After applying to colleges as a transfer, I realize that quirky isn’t exclusively a Tufts thing. Teachers, guidance counselors, parents, friends will name different universities that are “quirky.” More importantly, I realized that none of these schools, including Tufts, label themselves as quirky. It’s an image made up by outsiders that perpetuates throughout the community where it matters most: prospective students. And it becomes a dangerous way to choose colleges. I applied regardless of this image and just chose to be me...and that turned out well.
Once I arrived at Tufts, I think the “quirky” factor really hit me. People really did have those elusive interests, and I still wanted to be one of them. However, people were inclusive in their interests. They shared their interests and didn’t look down on the fact that I didn’t know what “acid rap” was. As second semester hit, I’ve realized that everyone is “quirky.” Everyone has their own interests.
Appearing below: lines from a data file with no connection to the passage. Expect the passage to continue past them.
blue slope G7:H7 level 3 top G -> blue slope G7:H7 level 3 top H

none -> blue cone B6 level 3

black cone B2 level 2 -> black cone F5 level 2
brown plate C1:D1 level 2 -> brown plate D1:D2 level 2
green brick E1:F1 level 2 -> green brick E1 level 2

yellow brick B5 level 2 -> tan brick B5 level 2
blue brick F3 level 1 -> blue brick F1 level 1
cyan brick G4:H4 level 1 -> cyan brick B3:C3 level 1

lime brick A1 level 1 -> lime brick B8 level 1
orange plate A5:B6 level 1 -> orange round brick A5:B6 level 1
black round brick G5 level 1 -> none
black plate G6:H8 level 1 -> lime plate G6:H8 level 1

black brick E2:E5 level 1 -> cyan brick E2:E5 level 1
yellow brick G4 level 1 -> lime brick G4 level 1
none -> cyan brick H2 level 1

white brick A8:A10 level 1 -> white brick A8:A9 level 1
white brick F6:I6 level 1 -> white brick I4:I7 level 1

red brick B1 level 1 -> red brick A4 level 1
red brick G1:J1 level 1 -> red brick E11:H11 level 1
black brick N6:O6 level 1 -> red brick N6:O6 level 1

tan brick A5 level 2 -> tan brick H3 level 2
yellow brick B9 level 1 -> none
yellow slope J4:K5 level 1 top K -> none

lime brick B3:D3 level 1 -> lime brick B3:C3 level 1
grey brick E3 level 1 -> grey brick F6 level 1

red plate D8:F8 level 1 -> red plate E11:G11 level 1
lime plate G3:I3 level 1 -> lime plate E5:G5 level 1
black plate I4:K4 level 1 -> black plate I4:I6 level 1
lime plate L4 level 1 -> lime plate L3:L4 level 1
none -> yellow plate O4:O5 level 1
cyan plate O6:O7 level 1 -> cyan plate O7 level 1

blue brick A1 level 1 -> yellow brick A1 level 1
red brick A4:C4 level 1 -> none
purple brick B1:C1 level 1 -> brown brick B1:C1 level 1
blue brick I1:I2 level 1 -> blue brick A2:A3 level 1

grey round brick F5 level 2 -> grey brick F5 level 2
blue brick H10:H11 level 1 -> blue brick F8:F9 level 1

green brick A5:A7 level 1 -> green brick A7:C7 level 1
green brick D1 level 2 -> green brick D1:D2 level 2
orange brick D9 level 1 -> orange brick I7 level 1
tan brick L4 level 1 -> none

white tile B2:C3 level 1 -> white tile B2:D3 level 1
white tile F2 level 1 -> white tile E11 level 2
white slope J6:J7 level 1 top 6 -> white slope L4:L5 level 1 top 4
Some might seem like “boring” interests to you, but someone else may find them fascinating and uncommon. What Tufts does is simply help you feel less afraid to pursue them freely. Tufts encourages you to fight the urge to categorize yourself in a neat little box, and this isn’t an attitude you’ll find at every college.
Last year I was a biology major pre-med, taking physics, orgo, bio, math, and the required English courses. I chose the most immersive, challenging English course I could, but I was recommended against it because how would that help me on the MCAT?
This year I’m a psychology major, hopefully film and media minor, who is also pre-med. I’m still trying to take electives in religion and education, and I love it. My dean, although concerned I’m taking on too much, still encouraged me to take classes in philosophy and classics.
Tufts creates a community of individuals. Students here have their own interests and are unafraid to pursue it on their own. However, they’re willing to share them with others. Faculty support the exploration of different activities and classes that don’t stereotypically belong together. Students here tend to do their own thing; they are more than meets the eye. There’s some pressure because of that, but it’s more motivating than degrading. If all these people are doing things they’re interested in, what can I do to find what I’ll enjoy?
Say what you will about Tufts students, but “quirky” may not be the right word.